System and Database Manager
系统和数据库管理器可能是两个独立的软件,但它们执行相同的工作。这些工具的目标是自动化某些过程并简化其他过程的执行。选择系统和数据库管理器的标准如下 −
System and database manager may be two separate pieces of software, but they do the same job. The objective of these tools is to automate certain processes and to simplify the execution of others. The criteria for choosing a system and the database manager are as follows −
-
increase user’s quota.
-
assign and de-assign roles to the users
-
assign and de-assign the profiles to the users
-
perform database space management
-
monitor and report on space usage
-
tidy up fragmented and unused space
-
add and expand the space
-
add and remove users
-
manage user password
-
manage summary or temporary tables
-
assign or deassign temporary space to and from the user
-
reclaim the space form old or out-of-date temporary tables
-
manage error and trace logs
-
to browse log and trace files
-
redirect error or trace information
-
switch on and off error and trace logging
-
perform system space management
-
monitor and report on space usage
-
clean up old and unused file directories
-
add or expand space.
System Backup Recovery Manager
备份和恢复工具使用户操作和管理人员可以轻松备份数据。注意,系统备份管理器必须与正在使用的计划管理器软件集成。

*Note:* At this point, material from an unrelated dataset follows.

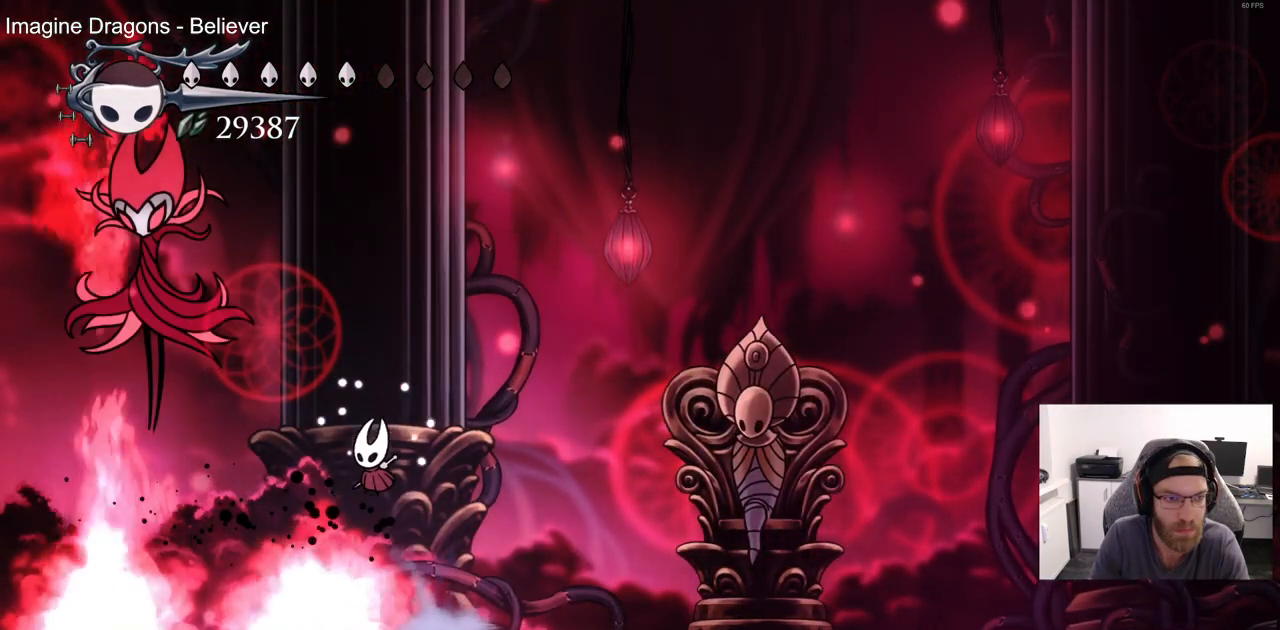
{"buttons": ["DPAD_UP"], "left_stick": "center", "right_stick": "center", "events": [[33, "right_stick", "center"], [50, "SQUARE", "down"], [200, "SQUARE", "up"], [250, "CROSS", "up"], [367, "SQUARE", "down"], [467, "DPAD_LEFT", "up"], [500, "SQUARE", "up"]]}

备份管理所需的重要功能如下:
The backup and recovery tool makes it easy for operations and management staff to back-up the data. Note that the system backup manager must be integrated with the schedule manager software being used. The important features that are required for the management of backups are as follows −
-
Scheduling
-
Backup data tracking
-
Database awareness
仅进行备份以防止数据丢失。以下是要记住的重要事项:
Backups are taken only to protect against data loss. Following are the important points to remember −
-
The backup software will keep some form of database of where and when the piece of data was backed up.
-
The backup recovery manager must have a good front-end to that database.
-
The backup recovery software should be database aware.
-
Being aware of the database, the software then can be addressed in database terms, and will not perform backups that would not be viable.